Risk in the neonate: Exceptional cases of hemorrhagic syndrome have been reported in neonates whose mothers have taken sodium valproate during pregnancy. This hemorrhagic syndrome is related to thrombocytopenia, hypofibrinogenemia and/or to decrease in other coagulation factors; afibrinogenemia has also been reported and may be fatal.. However, this syndrome must be distinguished from the decrease of the vitamin-K factors induced by phenobarbital and enzymatic inducers. Therefore, platelet count, fibrinogen plasma level, coagulation tests and coagulation factors should be investigated in neonates. Therefore, platelet count, fibrinogen plasma level, coagulation tests and coagulation factors should be investigated in neonates. Cases of hypoglycaemia have been reported in neonates whose mothers have taken valproate during the third trimester of the pregnancy. Cases of hypothyroidism have been reported in neonates whose mothers have taken valproate during pregnancy.
Lactation: Sodium valproate excretion in breast milk is low (between 1%-10% of maternal serum levels). Based on literature and clinical experience, breastfeeding can be envisaged, taking into account the valproate safety profile, especially hematological disorders. However, given the questions raised by data relating to decreased verbal ability in infants exposed to the drug in utero, patients should preferably be advised not to breast-feed.
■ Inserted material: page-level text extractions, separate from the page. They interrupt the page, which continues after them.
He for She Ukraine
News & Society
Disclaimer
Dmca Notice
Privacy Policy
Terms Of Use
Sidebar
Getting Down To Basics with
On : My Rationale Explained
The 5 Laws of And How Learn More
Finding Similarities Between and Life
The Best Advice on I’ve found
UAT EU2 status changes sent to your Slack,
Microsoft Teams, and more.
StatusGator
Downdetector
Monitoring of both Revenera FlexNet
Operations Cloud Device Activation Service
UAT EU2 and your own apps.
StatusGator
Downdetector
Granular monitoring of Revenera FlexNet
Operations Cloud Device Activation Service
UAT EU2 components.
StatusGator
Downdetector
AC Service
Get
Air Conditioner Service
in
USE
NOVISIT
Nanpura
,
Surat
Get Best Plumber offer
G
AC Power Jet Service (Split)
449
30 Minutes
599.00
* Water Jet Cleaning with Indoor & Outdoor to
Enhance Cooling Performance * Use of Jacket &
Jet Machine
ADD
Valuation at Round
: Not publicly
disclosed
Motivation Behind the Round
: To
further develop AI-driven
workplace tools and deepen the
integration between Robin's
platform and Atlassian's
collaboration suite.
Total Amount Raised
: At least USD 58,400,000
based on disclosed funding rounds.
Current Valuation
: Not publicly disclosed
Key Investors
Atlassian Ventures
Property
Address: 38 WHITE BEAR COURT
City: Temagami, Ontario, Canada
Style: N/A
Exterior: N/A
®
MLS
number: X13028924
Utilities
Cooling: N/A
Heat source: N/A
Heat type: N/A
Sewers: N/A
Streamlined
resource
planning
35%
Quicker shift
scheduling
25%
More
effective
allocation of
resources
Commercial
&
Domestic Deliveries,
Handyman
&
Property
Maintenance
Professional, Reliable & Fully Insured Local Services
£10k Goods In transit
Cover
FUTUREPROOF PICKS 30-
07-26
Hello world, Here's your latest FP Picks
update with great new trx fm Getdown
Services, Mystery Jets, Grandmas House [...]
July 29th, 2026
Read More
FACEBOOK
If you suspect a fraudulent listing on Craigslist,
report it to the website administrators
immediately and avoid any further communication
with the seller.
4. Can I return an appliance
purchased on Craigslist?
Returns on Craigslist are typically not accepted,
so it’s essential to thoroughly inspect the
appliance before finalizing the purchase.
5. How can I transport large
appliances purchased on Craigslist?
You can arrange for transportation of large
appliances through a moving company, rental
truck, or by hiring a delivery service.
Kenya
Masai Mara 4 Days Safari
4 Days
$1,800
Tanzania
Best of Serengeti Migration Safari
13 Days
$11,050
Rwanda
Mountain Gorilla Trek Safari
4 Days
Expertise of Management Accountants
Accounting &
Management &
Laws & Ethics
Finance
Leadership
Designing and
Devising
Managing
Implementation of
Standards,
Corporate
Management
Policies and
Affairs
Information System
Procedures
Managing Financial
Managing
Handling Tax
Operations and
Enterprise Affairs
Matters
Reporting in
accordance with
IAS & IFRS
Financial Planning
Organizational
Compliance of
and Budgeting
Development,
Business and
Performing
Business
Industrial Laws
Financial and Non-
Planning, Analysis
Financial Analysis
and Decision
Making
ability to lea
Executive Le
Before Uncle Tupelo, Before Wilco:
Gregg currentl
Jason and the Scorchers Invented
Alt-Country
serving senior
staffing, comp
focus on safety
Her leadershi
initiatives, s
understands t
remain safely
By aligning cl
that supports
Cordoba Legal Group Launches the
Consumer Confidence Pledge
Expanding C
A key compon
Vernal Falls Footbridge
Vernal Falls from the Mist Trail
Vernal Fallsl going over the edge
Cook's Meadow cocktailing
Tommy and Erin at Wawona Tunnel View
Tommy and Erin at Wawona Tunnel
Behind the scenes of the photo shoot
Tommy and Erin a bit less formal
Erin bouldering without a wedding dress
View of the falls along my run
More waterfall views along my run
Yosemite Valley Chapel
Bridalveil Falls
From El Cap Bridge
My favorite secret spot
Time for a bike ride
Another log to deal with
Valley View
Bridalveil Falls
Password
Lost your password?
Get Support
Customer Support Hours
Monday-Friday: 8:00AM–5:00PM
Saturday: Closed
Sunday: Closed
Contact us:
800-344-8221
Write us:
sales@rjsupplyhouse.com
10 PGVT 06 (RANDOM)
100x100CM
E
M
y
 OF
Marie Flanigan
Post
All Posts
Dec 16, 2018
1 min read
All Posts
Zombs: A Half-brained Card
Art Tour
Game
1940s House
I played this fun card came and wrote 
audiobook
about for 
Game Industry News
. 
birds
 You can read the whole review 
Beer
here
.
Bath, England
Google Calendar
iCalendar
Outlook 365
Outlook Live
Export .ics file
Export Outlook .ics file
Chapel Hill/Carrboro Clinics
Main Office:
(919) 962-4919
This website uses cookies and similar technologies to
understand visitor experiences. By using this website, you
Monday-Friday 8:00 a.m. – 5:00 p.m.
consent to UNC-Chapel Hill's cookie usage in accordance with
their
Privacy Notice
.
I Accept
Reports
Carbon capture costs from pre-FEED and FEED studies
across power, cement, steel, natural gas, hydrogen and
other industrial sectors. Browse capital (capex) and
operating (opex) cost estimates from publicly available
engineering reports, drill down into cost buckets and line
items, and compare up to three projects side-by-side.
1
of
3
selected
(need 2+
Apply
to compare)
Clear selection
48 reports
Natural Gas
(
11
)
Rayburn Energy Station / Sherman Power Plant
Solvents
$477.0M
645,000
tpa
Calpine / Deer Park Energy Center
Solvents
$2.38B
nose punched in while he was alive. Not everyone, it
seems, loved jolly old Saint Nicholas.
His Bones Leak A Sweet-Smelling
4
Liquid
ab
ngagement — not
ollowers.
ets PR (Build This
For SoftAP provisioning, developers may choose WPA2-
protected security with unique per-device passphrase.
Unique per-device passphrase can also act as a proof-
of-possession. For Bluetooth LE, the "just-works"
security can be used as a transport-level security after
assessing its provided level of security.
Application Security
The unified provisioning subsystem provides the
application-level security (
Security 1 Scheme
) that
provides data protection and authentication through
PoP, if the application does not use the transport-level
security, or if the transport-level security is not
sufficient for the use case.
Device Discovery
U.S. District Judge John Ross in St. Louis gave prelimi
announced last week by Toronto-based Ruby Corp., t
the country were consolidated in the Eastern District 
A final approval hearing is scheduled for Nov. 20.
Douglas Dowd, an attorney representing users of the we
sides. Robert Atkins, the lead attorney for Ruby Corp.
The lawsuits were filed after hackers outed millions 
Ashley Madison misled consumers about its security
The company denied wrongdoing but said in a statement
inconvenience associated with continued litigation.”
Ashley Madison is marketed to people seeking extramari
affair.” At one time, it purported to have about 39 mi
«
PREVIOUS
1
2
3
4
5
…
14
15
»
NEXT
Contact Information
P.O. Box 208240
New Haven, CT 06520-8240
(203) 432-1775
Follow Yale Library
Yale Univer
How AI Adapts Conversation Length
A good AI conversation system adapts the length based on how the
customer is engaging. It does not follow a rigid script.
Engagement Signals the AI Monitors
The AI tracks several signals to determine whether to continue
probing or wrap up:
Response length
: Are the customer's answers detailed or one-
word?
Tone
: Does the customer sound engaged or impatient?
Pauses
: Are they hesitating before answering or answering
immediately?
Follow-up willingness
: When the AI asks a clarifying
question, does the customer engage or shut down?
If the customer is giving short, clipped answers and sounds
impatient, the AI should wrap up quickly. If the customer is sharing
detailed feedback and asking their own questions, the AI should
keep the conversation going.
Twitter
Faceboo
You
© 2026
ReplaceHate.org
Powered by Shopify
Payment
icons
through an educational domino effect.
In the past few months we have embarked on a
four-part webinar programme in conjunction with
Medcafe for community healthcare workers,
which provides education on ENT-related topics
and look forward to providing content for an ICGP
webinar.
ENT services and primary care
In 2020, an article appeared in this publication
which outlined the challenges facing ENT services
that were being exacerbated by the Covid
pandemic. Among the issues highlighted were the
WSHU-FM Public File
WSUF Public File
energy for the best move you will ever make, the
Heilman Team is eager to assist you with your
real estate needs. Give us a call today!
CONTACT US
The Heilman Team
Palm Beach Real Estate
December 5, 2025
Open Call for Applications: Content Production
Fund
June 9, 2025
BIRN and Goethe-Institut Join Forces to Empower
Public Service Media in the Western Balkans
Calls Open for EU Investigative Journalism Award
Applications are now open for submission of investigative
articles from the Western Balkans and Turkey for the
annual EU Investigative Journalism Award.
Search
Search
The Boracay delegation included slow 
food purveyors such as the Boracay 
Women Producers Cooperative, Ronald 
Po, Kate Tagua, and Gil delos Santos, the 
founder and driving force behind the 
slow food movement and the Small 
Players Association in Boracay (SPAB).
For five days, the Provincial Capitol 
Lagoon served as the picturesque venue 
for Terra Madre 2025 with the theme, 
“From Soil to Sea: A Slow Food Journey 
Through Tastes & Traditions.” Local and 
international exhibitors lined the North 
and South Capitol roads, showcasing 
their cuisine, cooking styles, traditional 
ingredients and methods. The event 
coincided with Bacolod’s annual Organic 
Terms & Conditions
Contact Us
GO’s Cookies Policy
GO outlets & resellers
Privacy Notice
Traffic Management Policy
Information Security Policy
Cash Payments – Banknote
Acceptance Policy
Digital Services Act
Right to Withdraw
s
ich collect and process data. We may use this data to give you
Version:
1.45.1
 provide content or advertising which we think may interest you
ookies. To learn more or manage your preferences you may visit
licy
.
The clinical picture for massive acute poisoning usually includes a calm coma, which may be more or less deep, with muscle hypotonia, hyporeflexia, myosis, reduced respiratory autonomy and metabolic acidosis. Symptoms may however be variable and seizures have been reported in the presence of very high plasma levels. A few cases of intracranial hypertension related to cerebral oedema have been described. Measures to be undertaken in a hospital setting are: gastric evacuation may be useful up to 10 to 12 hours following ingestion, maintenance of effective diuresis, and monitoring of cardio-respiratory function. Dialysis will be carried out in very severe cases, if need be. Naloxone has been successfully used in a few isolated cases. In case of massive overdose, hemodialysis and hemoperfusion have been used successfully. The prognosis of such poisoning is generally favorable, However a few deaths have been reported.